Until today I had completely manage to avoid the over-stressed, suppressed-panic that made the last two book mailings such a grueling experience for us all. Today as I was processing some special handling orders and correlating with Howard, I discovered some minor errors. (wrong postage amounts printed for a couple orders and a much slimmer margin on the sketched editions than I expected.) Logically I can see that it is probably all going to be fine. But there is a voice screaming in the back of my head saying that since I got these things wrong, I might have gotten something else wrong and that “something else” might be disastrous.
So now I’m wound up tighter than a watch spring and I’m afraid I won’t be able to uncoil until after I hear back from people who received their books in good order.
Unfortunately my tension does not lead to good parenting decisions. Gleek and Patches were having a minor squabble and I over reacted at a level fit to be measured by local seismographs. I don’t like myself when I do that. I don’t like it when my need for them to obey is more important than their emotional security and development. I feel so out of control during those moments, yet they aren’t scared of me at all. I’m scared of me, but they aren’t, and so they argue. Which is exactly what I need them to not do. Again my needs before their needs. There is a huge difference between saying “Mommy needs some alone time” and “Get out!” On the up side, their lack of fear is an indicator that even though I feel out of control, I’m actually not. I feel out of control because I’m drawing close to a line I should not cross, not because I’m halfway across the field on the other side of the line.
Fortunately food came next and that calmed everyone down. Kiki asked where Daddy was. She notices too that Mom is less likely to lose it when Dad is here. I responded that Howard was at the Keep drawing. Kiki sighed because she misses him. It’s nice that the kids miss him when he disappears for a week. Then Kiki turned on my “Sanity Song” playlist for me. Which helped me get a better grip on myself. Kiki is so smart. She knew I was losing it and she quietly sought for ways to give it back to me. I’m very lucky to have her.
So now I need to just breathe, and trust in the work I’ve done, and trust that it will all go fine. I need to uncoil, because being under tension does not help at all.
I’m sure you have one or two other things wrong, to err is, after all, human. I’m further sure they’re not disastrous. And a big “yay” to Kiki for being a smart cookie, and helping her mom to keep a sense of perspective.
If the kids don’t fear you, chances are that you’re not as scary as you think you’re being, and that’s good.
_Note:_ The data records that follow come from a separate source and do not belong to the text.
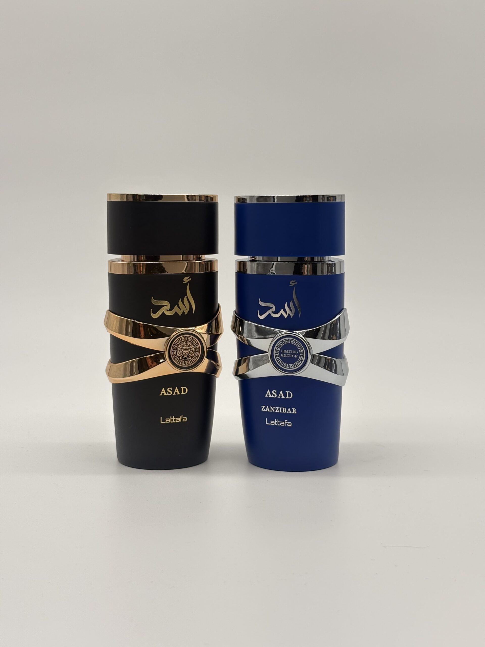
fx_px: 971
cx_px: 242
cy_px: 324
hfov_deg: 28.0
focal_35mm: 52
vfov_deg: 36.8
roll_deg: +1.2
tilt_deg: -7.1
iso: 50
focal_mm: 5.96
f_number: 1.6
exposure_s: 1/388
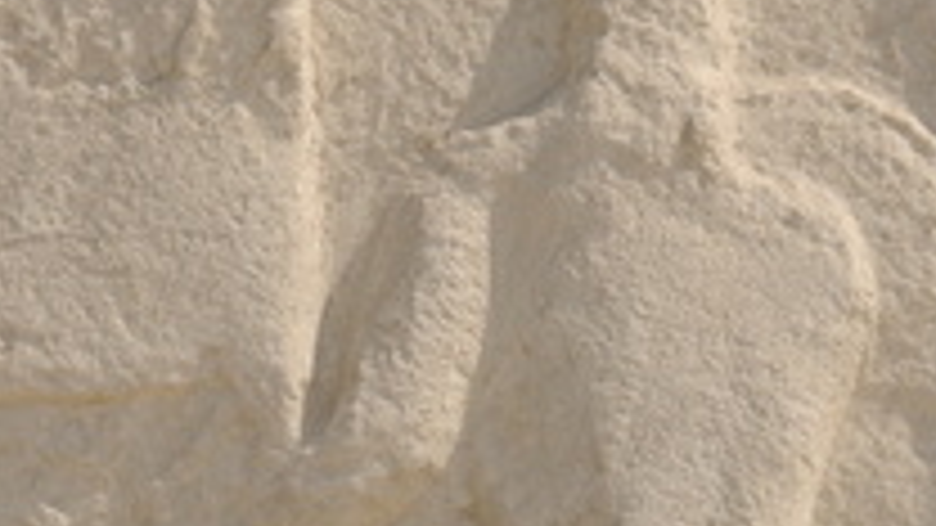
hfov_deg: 2.5
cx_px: 304
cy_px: 625
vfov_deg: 1.4
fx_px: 21046
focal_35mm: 848
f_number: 13
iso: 320
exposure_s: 1/640
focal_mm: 170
Also, the older ones definitely know how important this couple of weeks is to the whole family, and I bet the younger ones have some inkling as well, and so will doubtless accept grown-ups doing non-standard stuff.
Can you get the younger ones involved in a peripheral sort of way? Or are they, anyway? (aside from sitting on book-box piles, that is…)
Here’s wishing you a smooth mailing session and a nice, relaxed Christmas to follow…
You are quite lucky that it is your eldest daughter who has twigged to who you are. My mother wasn’t so lucky. She got me, the youngest daughter, and my brother who is younger than me. Our sisters just did NOT get that Mom was a human being with needs and feelings that weren’t about catering to them. My eldest and my youngest get it. The middle is too busy trying to figure out who she is, first, but she’s starting to get it. It being that Moms are people too.